## Problem details
Write out the entries below exactly, from the first line to the one with "537 420 398.9", both ends included.

## Extracted entries

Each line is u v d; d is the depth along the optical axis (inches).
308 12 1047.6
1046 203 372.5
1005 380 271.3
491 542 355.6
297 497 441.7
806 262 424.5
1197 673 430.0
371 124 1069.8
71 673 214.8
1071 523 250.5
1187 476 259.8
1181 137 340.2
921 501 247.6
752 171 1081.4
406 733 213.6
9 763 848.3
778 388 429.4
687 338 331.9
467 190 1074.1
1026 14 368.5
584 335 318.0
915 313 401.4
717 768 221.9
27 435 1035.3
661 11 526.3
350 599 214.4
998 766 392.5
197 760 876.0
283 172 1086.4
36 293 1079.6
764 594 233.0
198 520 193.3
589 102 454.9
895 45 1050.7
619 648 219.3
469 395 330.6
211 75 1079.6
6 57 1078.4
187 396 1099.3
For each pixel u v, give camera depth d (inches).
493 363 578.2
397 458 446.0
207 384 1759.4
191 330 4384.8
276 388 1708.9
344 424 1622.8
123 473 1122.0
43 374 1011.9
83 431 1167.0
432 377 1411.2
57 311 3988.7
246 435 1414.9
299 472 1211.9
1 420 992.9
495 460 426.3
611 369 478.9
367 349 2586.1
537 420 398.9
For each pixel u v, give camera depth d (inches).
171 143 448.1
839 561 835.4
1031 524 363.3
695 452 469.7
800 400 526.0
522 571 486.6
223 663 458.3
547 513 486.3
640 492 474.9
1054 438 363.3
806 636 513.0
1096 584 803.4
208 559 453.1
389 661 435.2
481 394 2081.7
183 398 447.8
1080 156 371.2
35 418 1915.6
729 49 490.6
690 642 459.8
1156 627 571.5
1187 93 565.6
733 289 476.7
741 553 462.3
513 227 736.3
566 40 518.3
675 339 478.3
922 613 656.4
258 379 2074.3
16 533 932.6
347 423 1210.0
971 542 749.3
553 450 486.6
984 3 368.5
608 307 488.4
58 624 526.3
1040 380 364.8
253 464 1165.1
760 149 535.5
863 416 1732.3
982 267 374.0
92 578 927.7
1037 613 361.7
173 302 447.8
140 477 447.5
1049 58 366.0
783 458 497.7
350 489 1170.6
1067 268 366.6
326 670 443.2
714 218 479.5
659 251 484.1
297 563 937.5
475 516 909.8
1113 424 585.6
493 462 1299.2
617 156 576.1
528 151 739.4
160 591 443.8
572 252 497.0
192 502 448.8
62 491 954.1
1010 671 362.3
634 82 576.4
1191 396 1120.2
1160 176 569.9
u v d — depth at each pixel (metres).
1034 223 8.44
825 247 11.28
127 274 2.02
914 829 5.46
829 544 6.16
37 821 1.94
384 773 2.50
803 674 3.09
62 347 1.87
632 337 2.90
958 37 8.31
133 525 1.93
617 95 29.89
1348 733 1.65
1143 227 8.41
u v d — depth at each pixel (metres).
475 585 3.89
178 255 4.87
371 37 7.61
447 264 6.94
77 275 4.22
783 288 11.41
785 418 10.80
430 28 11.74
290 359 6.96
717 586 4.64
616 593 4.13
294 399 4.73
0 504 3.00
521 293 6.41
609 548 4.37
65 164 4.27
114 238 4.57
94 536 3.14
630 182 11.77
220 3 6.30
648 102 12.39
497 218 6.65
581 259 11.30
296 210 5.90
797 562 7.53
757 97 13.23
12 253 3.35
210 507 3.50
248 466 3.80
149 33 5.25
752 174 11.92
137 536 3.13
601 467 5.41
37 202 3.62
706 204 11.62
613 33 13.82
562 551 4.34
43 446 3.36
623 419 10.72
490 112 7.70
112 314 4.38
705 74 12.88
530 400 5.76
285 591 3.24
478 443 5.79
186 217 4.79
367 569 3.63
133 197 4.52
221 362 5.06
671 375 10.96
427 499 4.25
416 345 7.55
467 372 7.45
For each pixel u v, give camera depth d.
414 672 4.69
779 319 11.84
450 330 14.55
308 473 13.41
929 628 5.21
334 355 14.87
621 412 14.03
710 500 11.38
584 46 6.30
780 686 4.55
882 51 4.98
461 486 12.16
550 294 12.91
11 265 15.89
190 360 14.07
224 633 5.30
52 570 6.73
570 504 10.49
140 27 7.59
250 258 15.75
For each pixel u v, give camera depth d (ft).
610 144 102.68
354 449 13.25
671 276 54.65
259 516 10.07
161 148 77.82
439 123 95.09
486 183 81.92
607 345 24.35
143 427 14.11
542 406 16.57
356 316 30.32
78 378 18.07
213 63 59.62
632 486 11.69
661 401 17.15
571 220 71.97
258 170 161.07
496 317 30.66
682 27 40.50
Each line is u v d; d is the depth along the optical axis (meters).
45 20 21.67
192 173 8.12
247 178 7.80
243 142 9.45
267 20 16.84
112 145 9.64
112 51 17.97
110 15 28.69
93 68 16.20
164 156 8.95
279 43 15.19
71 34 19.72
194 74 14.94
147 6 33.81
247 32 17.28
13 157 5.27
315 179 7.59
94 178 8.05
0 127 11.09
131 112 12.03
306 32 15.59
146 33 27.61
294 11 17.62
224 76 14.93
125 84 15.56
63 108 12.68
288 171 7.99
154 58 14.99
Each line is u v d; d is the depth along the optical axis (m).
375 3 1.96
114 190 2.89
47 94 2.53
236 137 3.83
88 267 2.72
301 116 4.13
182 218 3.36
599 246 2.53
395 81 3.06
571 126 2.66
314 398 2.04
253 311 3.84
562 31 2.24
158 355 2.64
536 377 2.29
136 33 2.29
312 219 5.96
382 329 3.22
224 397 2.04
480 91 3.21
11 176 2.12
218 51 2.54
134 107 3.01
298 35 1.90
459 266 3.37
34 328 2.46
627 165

## Response to this exercise
Each line is u v d; d is the depth along the optical axis (inches).
308 12 1047.6
1046 203 372.5
1005 380 271.3
491 542 355.6
297 497 441.7
806 262 424.5
1197 673 430.0
371 124 1069.8
71 673 214.8
1071 523 250.5
1187 476 259.8
1181 137 340.2
921 501 247.6
752 171 1081.4
406 733 213.6
9 763 848.3
778 388 429.4
687 338 331.9
467 190 1074.1
1026 14 368.5
584 335 318.0
915 313 401.4
717 768 221.9
27 435 1035.3
661 11 526.3
350 599 214.4
998 766 392.5
197 760 876.0
283 172 1086.4
36 293 1079.6
764 594 233.0
198 520 193.3
589 102 454.9
895 45 1050.7
619 648 219.3
469 395 330.6
211 75 1079.6
6 57 1078.4
187 396 1099.3
For each pixel u v, give camera depth d (inches).
493 363 578.2
397 458 446.0
207 384 1759.4
191 330 4384.8
276 388 1708.9
344 424 1622.8
123 473 1122.0
43 374 1011.9
83 431 1167.0
432 377 1411.2
57 311 3988.7
246 435 1414.9
299 472 1211.9
1 420 992.9
495 460 426.3
611 369 478.9
367 349 2586.1
537 420 398.9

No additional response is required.